The Electronic Frontier Foundation (EFF) has launched a new report aimed at protecting ethical hackers across the Americas, as part of a campaign to create a digital rights policy for those engaging in internet security research.

The report, titled ‘Protecting Security Researchers’ Rights in the Americas’, focuses on the rights of the ethical hacking communities from Canada to Argentina.

It comes at a time when the security community finds itself increasingly subjected to laws in which ‘hacking’ is treated as catch-all term for malicious intent.

One such example of legislation that has reportedly obstructed the work of ethical hackers is the US Computer Fraud and Abuse Act (CFAA) – a cybersecurity bill last updated in 1986, which has been subject to relentless calls for reform from EFF.

Similar laws run parallel across the world, creating an easy misinterpretation of work undertaken by ethical hackers, where vulnerability disclosure is viewed under a criminal lens rather than a crucial aspect in keeping the internet secure.

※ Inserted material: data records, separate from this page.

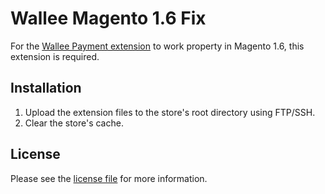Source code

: # Wallee Magento 1.6 Fix
For the [Wallee Payment extension](https://github.com/wallee-payment/magento) to work property in Magento 1.6, this extension is required.

## Installation

1. Upload the extension files to the store's root directory using FTP/SSH.
2. Clear the store's cache.

## License

Please see the [license file](https://github.com/wallee-payment/magento-fix-1.6/blob/master/LICENSE) for more information.
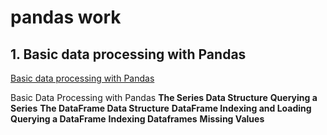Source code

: # pandas work
## 1. Basic data processing with Pandas
[Basic data processing with Pandas](https://github.com/shsarv/Data-Analysis-and-Visualization/blob/master/pandas/Data%20processing%20with%20pandas.ipynb)

Basic Data Processing with Pandas
**The Series Data Structure**
**Querying a Series**
**The DataFrame Data Structure**
**DataFrame Indexing and Loading**
**Querying a DataFrame**
**Indexing Dataframes**
**Missing Values**
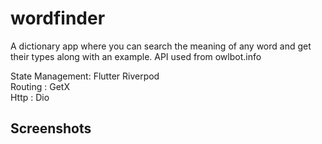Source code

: # wordfinder

A dictionary app where you can search the meaning of any word and get their types along with an  example. API used from owlbot.info

State Management: Flutter Riverpod </br>
Routing : GetX </br>
Http : Dio </br>

## Screenshots


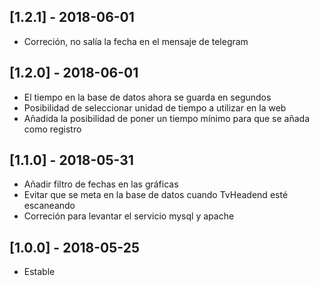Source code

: ## [1.2.1] - 2018-06-01
- Correción, no salía la fecha en el mensaje de telegram

## [1.2.0] - 2018-06-01
- El tiempo en la base de datos ahora se guarda en segundos
- Posibilidad de seleccionar unidad de tiempo a utilizar en la web
- Añadida la posibilidad de poner un tiempo mínimo para que se añada como registro

## [1.1.0] - 2018-05-31
- Añadir filtro de fechas en las gráficas
- Evitar que se meta en la base de datos cuando TvHeadend esté escaneando
- Correción para levantar el servicio mysql y apache

## [1.0.0] - 2018-05-25
- Estable
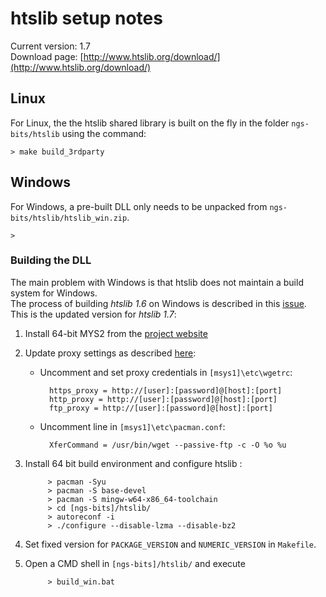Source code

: # htslib setup notes

Current version: 1.7  
Download page: [http://www.htslib.org/download/](http://www.htslib.org/download/)

## Linux

For Linux, the the htslib shared library is built on the fly in the folder `ngs-bits/htslib` using the command:

	> make build_3rdparty


## Windows

For Windows, a pre-built DLL only needs to be unpacked from `ngs-bits/htslib/htslib_win.zip`.

	> 

### Building the DLL

The main problem with Windows is that htslib does not maintain a build system for Windows.  
The process of building *htslib 1.6* on Windows is described in this [issue](https://github.com/samtools/htslib/issues/86).  
This is the updated version for *htslib 1.7*:


1. Install 64-bit MYS2 from the [project website](https://msys2.github.io/)
2. Update proxy settings as described [here](https://stackoverflow.com/questions/29783065/msys2-pacman-cant-update-packages-through-corporate-firewall9):
	- Uncomment and set proxy credentials in `[msys1]\etc\wgetrc`:
	
			https_proxy = http://[user]:[password]@[host]:[port]
			http_proxy = http://[user]:[password]@[host]:[port]
			ftp_proxy = http://[user]:[password]@[host]:[port]
	- Uncomment line in `[msys1]\etc\pacman.conf`:
	
			XferCommand = /usr/bin/wget --passive-ftp -c -O %o %u


3. Install 64 bit build environment and configure htslib :

			> pacman -Syu
			> pacman -S base-devel
			> pacman -S mingw-w64-x86_64-toolchain
			> cd [ngs-bits]/htslib/
			> autoreconf -i
			> ./configure --disable-lzma --disable-bz2

4. Set fixed version for `PACKAGE_VERSION` and `NUMERIC_VERSION` in `Makefile`.

5. Open a CMD shell in `[ngs-bits]/htslib/` and execute

			> build_win.bat
	




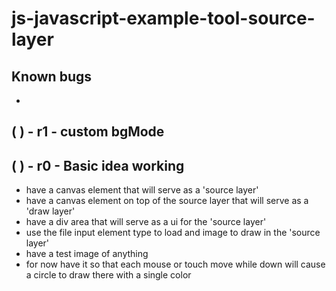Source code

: # js-javascript-example-tool-source-layer

## Known bugs
* 

<!-- Maintenance -->


<!-- Additional Features -->


<!-- Minimum Viable Product -->

## ( ) - r1 - custom bgMode

## ( ) - r0 - Basic idea working
* have a canvas element that will serve as a 'source layer'
* have a canvas element on top of the source layer that will serve as a 'draw layer'
* have a div area that will serve as a ui for the 'source layer'
* use the file input element type to load and image to draw in the 'source layer'
* have a test image of anything
* for now have it so that each mouse or touch move while down will cause a circle to draw there with a single color 

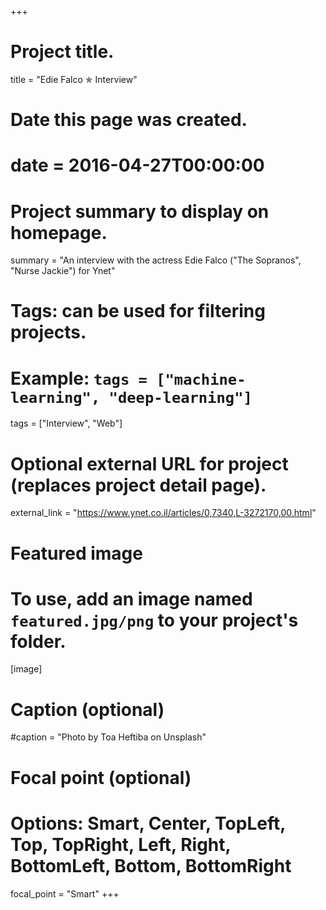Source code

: +++
# Project title.
title = "Edie Falco ✯ Interview"

# Date this page was created.
# date = 2016-04-27T00:00:00

# Project summary to display on homepage.
summary = "An interview with the actress Edie Falco ("The Sopranos",  "Nurse Jackie") for Ynet"

# Tags: can be used for filtering projects.
# Example: `tags = ["machine-learning", "deep-learning"]`
tags = ["Interview", "Web"]

# Optional external URL for project (replaces project detail page).
external_link = "https://www.ynet.co.il/articles/0,7340,L-3272170,00.html"

# Featured image
# To use, add an image named `featured.jpg/png` to your project's folder. 
[image]
  # Caption (optional)
  #caption = "Photo by Toa Heftiba on Unsplash"

  # Focal point (optional)
  # Options: Smart, Center, TopLeft, Top, TopRight, Left, Right, BottomLeft, Bottom, BottomRight
  focal_point = "Smart"
+++
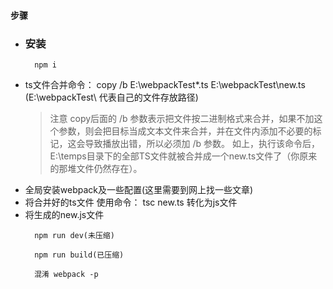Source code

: #### 步骤  

* ### 安装
    > 
        npm i
* ts文件合并命令： copy  /b  E:\webpackTest\*.ts  E:\webpackTest\new.ts  (E:\webpackTest\   代表自己的文件存放路径)  
    > 注意
        copy后面的 /b  参数表示把文件按二进制格式来合并，如果不加这个参数，则会把目标当成文本文件来合并，并在文件内添加不必要的标记，这会导致播放出错，所以必须加 /b 参数。
        如上，执行该命令后，E:\temps目录下的全部TS文件就被合并成一个new.ts文件了（你原来的那堆文件仍然存在）。  
* 全局安装webpack及一些配置(这里需要到网上找一些文章)  
* 将合并好的ts文件  使用命令： tsc new.ts 转化为js文件  
* 将生成的new.js文件
    > 
        npm run dev(未压缩)
    >
        npm run build(已压缩)
    >
        混淆 webpack -p  
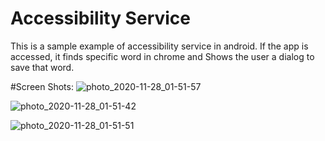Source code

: # Accessibility Service

This is a sample example of accessibility service in android. If the app is accessed, it finds specific word in chrome and Shows the user a dialog to save that word.


#Screen Shots:
![photo_2020-11-28_01-51-57](https://user-images.githubusercontent.com/38455574/100487532-5df43f00-311e-11eb-85a0-2e520f70256c.jpg)

![photo_2020-11-28_01-51-42](https://user-images.githubusercontent.com/38455574/100487534-5f256c00-311e-11eb-880d-f56d5fdc4d81.jpg)

![photo_2020-11-28_01-51-51](https://user-images.githubusercontent.com/38455574/100487535-60569900-311e-11eb-908a-1a8c846b71ac.jpg)
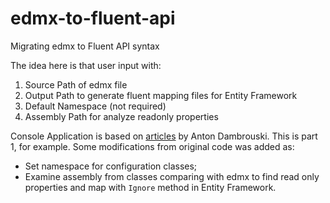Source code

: # edmx-to-fluent-api
Migrating edmx to Fluent API syntax

The idea here is that user input with:

1. Source Path of edmx file
2. Output Path to generate fluent mapping files for Entity Framework
3. Default Namespace (not required)
4. Assembly Path for analyze readonly properties

Console Application is based on [articles](https://anton-dambrouski.medium.com/how-to-migrate-from-entity-framework-edmx-files-to-fluent-api-syntax-part-1-1-2-f53e31fd0b57) by Anton Dambrouski. This is part 1, for example. Some modifications from original code was added as:

- Set namespace for configuration classes;
- Examine assembly from classes comparing with edmx to find read only properties and map with `Ignore` method in Entity Framework.
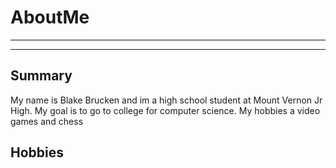 # AboutMe
---
---
## Summary
My name is Blake Brucken and im a high school student at Mount Vernon Jr High. My goal is to go to college for computer science. My hobbies a video games and chess

Hobbies
-
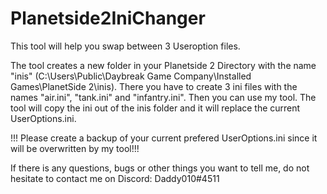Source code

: # Planetside2IniChanger
This tool will help you swap between 3 Useroption files.

The tool creates a new folder in your Planetside 2 Directory with the name "inis" (C:\Users\Public\Daybreak Game Company\Installed Games\PlanetSide 2\\inis). There you have to create 3 ini files with the names "air.ini", "tank.ini" and "infantry.ini". Then you can use my tool. The tool will copy the ini out of the inis folder and it will replace the current UserOptions.ini.


!!! Please create a backup of your current prefered UserOptions.ini since it will be overwritten by my tool!!!


If there is any questions, bugs or other things you want to tell me, do not hesitate to contact me on Discord: Daddy010#4511
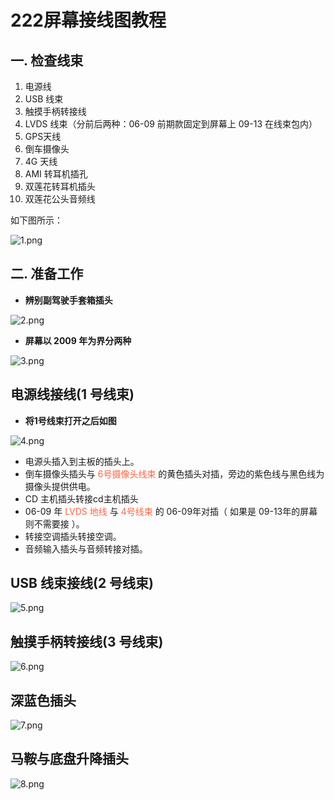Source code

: # 222屏幕接线图教程

## 一. 检查线束

1. 电源线 
2. USB 线束 
3. 触摸手柄转接线 
4. LVDS 线束（分前后两种：06-09 前期款固定到屏幕上 09-13 在线束包内）
5. GPS天线 
6. 倒车摄像头 
7. 4G 天线 
8. AMI 转耳机插孔 
9. 双莲花转耳机插头
10. 双莲花公头音频线

如下图所示：

![1.png](https://img.picui.cn/free/2024/07/04/66865912c0f66.png)

## 二. 准备工作

- **辨别副驾驶手套箱插头**<br> 

![2.png](https://img.picui.cn/free/2024/07/04/668659405f62d.png)

- **屏幕以 2009 年为界分两种**<br>

![3.png](https://img.picui.cn/free/2024/07/04/668659405e7b1.png)

## 电源线接线(1 号线束)

- **将1号线束打开之后如图**<br>

![4.png](https://img.picui.cn/free/2024/07/04/668659406460e.png)
 
  - 电源头插入到主板的插头上。
  - 倒车摄像头插头与 <font color=#FF6347>6号摄像头线束</font> 的黄色插头对插，旁边的紫色线与黑色线为摄像头提供供电。
  - CD 主机插头转接cd主机插头
  - 06-09 年 <font color=#FF6347>LVDS 地线</font> 与 <font color=#FF6347>4号线束</font> 的 06-09年对插（ 如果是 09-13年的屏幕则不需要接 ）。
  - 转接空调插头转接空调。
  - 音频输入插头与音频转接对插。

## USB 线束接线(2 号线束)

![5.png](https://img.picui.cn/free/2024/07/04/668659406474f.png)

## 触摸手柄转接线(3 号线束)

![6.png](https://img.picui.cn/free/2024/07/04/668659405f102.png)

## 深蓝色插头

![7.png](https://img.picui.cn/free/2024/07/04/668659421967c.png)

## 马鞍与底盘升降插头

![8.png](https://img.picui.cn/free/2024/07/04/668659428cbbd.png)
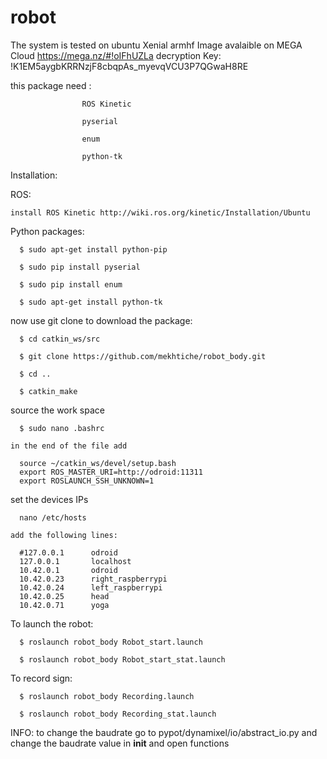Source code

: # robot
The system is tested on ubuntu Xenial armhf
Image avalaible on MEGA Cloud https://mega.nz/#!oIFhUZLa decryption Key: !K1EM5aygbKRRNzjF8cbqpAs_myevqVCU3P7QGwaH8RE

this package need : 

                    ROS Kinetic 

                    pyserial
                    
                    enum
                    
                    python-tk
                    
Installation:

  ROS:
  
    install ROS Kinetic http://wiki.ros.org/kinetic/Installation/Ubuntu
        
  
  Python packages:
  
      $ sudo apt-get install python-pip

      $ sudo pip install pyserial

      $ sudo pip install enum

      $ sudo apt-get install python-tk

  now use git clone to download the package:

      $ cd catkin_ws/src

      $ git clone https://github.com/mekhtiche/robot_body.git

      $ cd ..

      $ catkin_make
  
  source the work space
  
      $ sudo nano .bashrc
    
    in the end of the file add 
    
      source ~/catkin_ws/devel/setup.bash
      export ROS_MASTER_URI=http://odroid:11311
      export ROSLAUNCH_SSH_UNKNOWN=1
      
  set the devices IPs
    
      nano /etc/hosts
      
    add the following lines:
  
      #127.0.0.1      odroid
      127.0.0.1       localhost
      10.42.0.1       odroid
      10.42.0.23      right_raspberrypi
      10.42.0.24      left_raspberrypi
      10.42.0.25      head
      10.42.0.71      yoga

    
    
  To launch the robot:

      $ roslaunch robot_body Robot_start.launch

      $ roslaunch robot_body Robot_start_stat.launch

  To record sign:

      $ roslaunch robot_body Recording.launch

      $ roslaunch robot_body Recording_stat.launch



  INFO: to change the baudrate go to pypot/dynamixel/io/abstract_io.py and change the baudrate value in __init__ and open functions
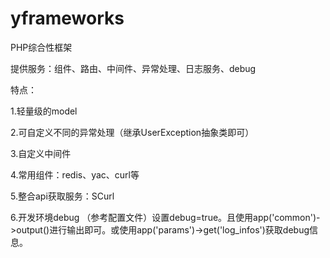 yframeworks
====

PHP综合性框架

提供服务：组件、路由、中间件、异常处理、日志服务、debug

特点：

1.轻量级的model

2.可自定义不同的异常处理（继承UserException抽象类即可）

3.自定义中间件

4.常用组件：redis、yac、curl等

5.整合api获取服务：SCurl

6.开发环境debug （参考配置文件）设置debug=true。且使用app('common')->output()进行输出即可。或使用app('params')->get('log_infos')获取debug信息。
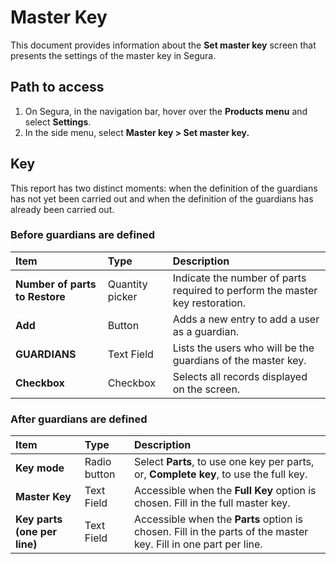 # Master Key

This document provides information about the **Set master key** screen that presents the settings of the master key in Segura.

## Path to access
1. On Segura, in the navigation bar, hover over the **Products menu** and select **Settings**.  
2. In the side menu, select **Master key \> Set master key.**

## Key
This report has two distinct moments: when the definition of the guardians has not yet been carried out and when the definition of the guardians has already been carried out.

### Before guardians are defined
| Item | Type | Description |
| :---- | :---- | :---- |
| **Number of parts to Restore** | Quantity picker | Indicate the number of parts required to perform the master key restoration. |
| **Add** | Button | Adds a new entry to add a user as a guardian. |
| **GUARDIANS** | Text Field | Lists the users who will be the guardians of the master key. |
| **Checkbox** | Checkbox | Selects all records displayed on the screen. |

### After guardians are defined
| Item | Type | Description |
| :---- | :---- | :---- |
| **Key mode** | Radio button | Select **Parts**, to use one key per parts, or, **Complete key**, to use the full key. |
| **Master Key** | Text Field | Accessible when the **Full Key** option is chosen. Fill in the full master key. |
| **Key parts (one per line)** | Text Field | Accessible when the **Parts** option is chosen. Fill in the parts of the master key. Fill in one part per line. |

“Security researchers who attempt to improve infrastructure are targeted and threatened with laws intended to prevent malicious intrusion, even when their own work is anything but malicious,” EFF states in its report, published this week.

“The result is that security researchers work in an environment of legal uncertainty, even as their job becomes more vital to the orderly functioning of society.”

Earlier this year The Daily Swig reported on how the UK’s new Data Protection Bill had been amended to protect the rights of security researchers, but there remains no overarching worldwide standard which guarantees ethical hackers the freedom to operate safely.

EFF hopes that its new Coders’ Rights project, which this new report is a part of, will begin to pave the way for viewing hacking as a human right and to create subsequent safeguards fit for the digital age.

This includes discouraging the use of criminal law against the reporting of vulnerabilities, EFF said, adding: “We will argue that the courts and the law should guarantee that the creation, possession or distribution of tools related to cybersecurity are protected by Article 13 of the American Convention of Human Rights, as legitimate acts of free expression.”